A Meta deverá iniciar, em setembro, a produção do seu chip personalizado de inteligência artificial de nova geração, com o nome de código Iris. A iniciativa integra o programa Meta Training and Inference Accelerator (MTIA), criado para desenvolver processadores próprios capazes de suportar funcionalidades de IA no Facebook, Instagram e restantes serviços da empresa.
O Iris foi desenvolvido em colaboração com a Broadcom, enquanto o fabrico ficará a cargo da Taiwan Semiconductor Manufacturing Company (TSMC). Segundo uma nota interna consultada pela Reuters, pelo menos um dos chips já concluiu a fase de testes em cerca de seis semanas.
Além disso, a Meta pretende lançar um novo chip de IA aproximadamente a cada seis meses até 2027, um ritmo significativamente mais rápido do que o ciclo anual habitual no setor.
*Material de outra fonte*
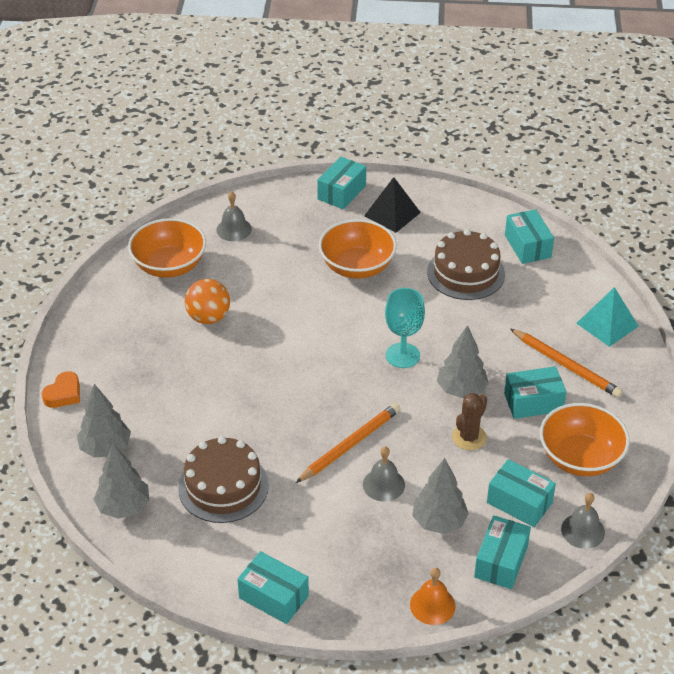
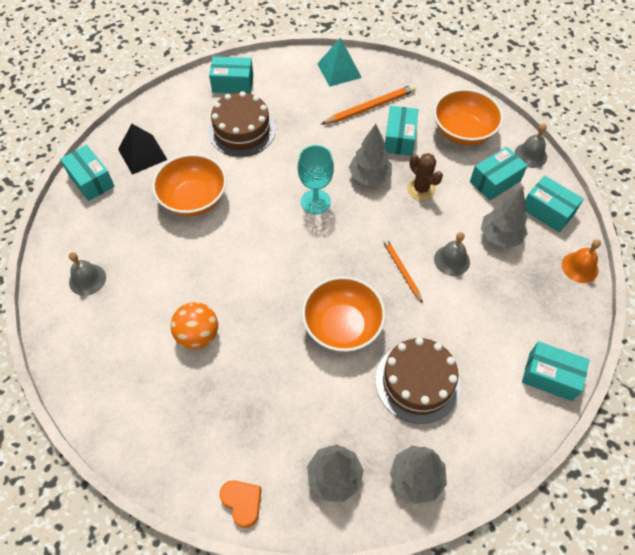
camera: 70 degrees left, 15 degrees up
orange bowl [128,218,206,278] -> orange bowl moved to [302,276,386,352]
turquoise box [237,551,309,624] -> turquoise box turned 60 degrees clockwise [522,341,590,401]
orange pencil [296,403,401,483] -> orange pencil [382,238,423,303], size x0.64

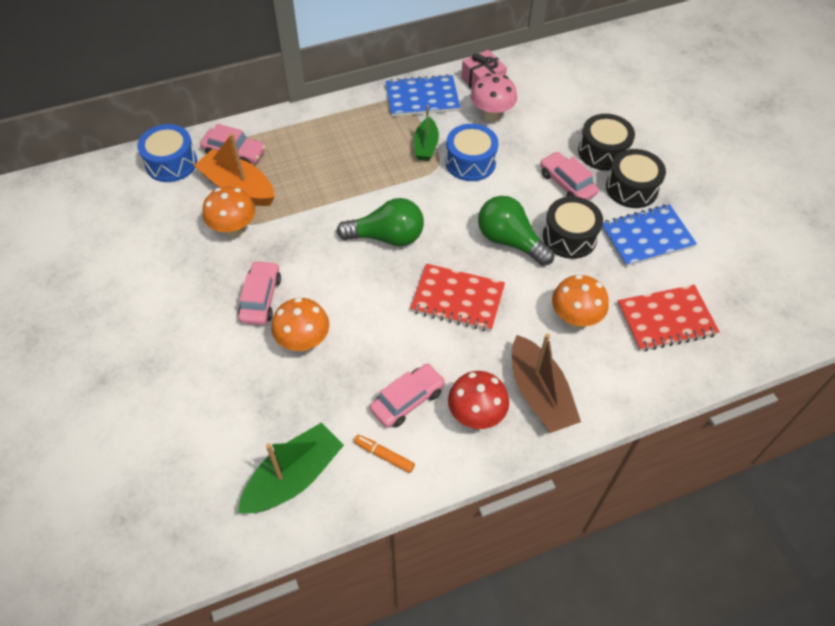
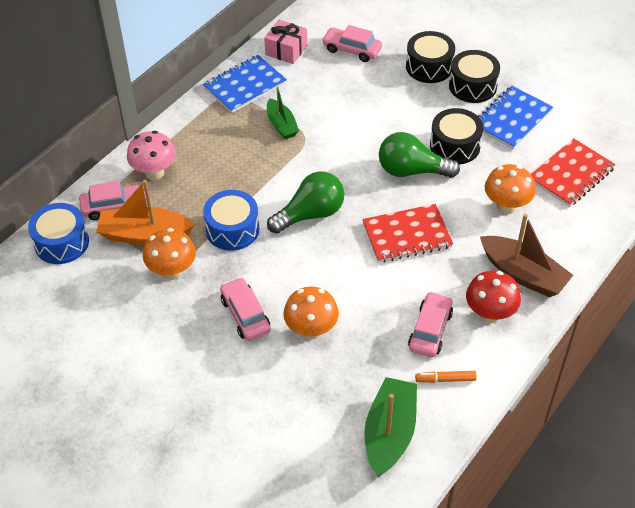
camera: 30 degrees left, 5 degrees down
blue drum [445,124,499,181] -> blue drum moved to [203,190,259,251]
pink mushroom [471,73,517,122] -> pink mushroom moved to [127,131,176,180]
pink car [540,152,599,200] -> pink car moved to [322,25,382,62]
O Iris foi apresentado em março, juntamente com outros três processadores, como parte do roteiro MTIA da empresa.
Agentes de IA aumentam pressão sobre a infraestrutura
Com esta estratégia, a Meta procura reduzir a dependência de fornecedores como a Nvidia e a AMD. Ao utilizar hardware próprio nos seus centros de dados, a tecnológica espera diminuir os custos financeiros e energéticos associados a chips de terceiros e, simultaneamente, aumentar a capacidade total de computação para 14 gigawatts já no próximo ano.
O desenvolvimento do Iris surge num momento em que a procura por computação para IA está a acelerar. Durante a conferência VB Transform 2026, realizada em Menlo Park a 14 de julho, Barak Yagour, vice-presidente de Engenharia da Meta, alertou para o crescimento rápido das cargas de trabalho associadas aos agentes de IA.
De acordo com Yagour, as consultas de agentes de IA nos sistemas da Meta aumentaram 30 vezes em apenas seis meses. Por isso, o responsável considera que as empresas têm cerca de 20 meses para reconstruir as suas infraestruturas e prepará-las para agentes de IA em produção. “Capacidade, identidade e velocidade estão a falhar ao mesmo tempo”, afirmou Yagour, citado pela VentureBeat.
Meta deixa aviso às empresas
Assim, a Meta defende que as organizações devem preparar os seus sistemas para uma nova fase, em que os agentes de IA deixam de ser experiências pontuais e passam a gerar cargas de trabalho contínuas e exigentes.
Esta aposta em chips próprios faz parte de uma ambição mais ampla. Em abril, a Meta indicou aos investidores que poderá investir até 145 mil milhões de dólares em despesas de capital. Mais recentemente, confirmou planos para lançar a Meta Compute, um negócio de computação em cloud destinado a disponibilizar capacidade excedentária de IA a clientes externos.
Embora a Meta produza chips de IA desde 2023, o Iris representa uma evolução relevante na sua estratégia. Desta forma, a empresa procura acompanhar o aumento das necessidades internas de IA, reforçar a autonomia tecnológica e competir num mercado de infraestruturas cada vez mais dominado pela procura por computação avançada.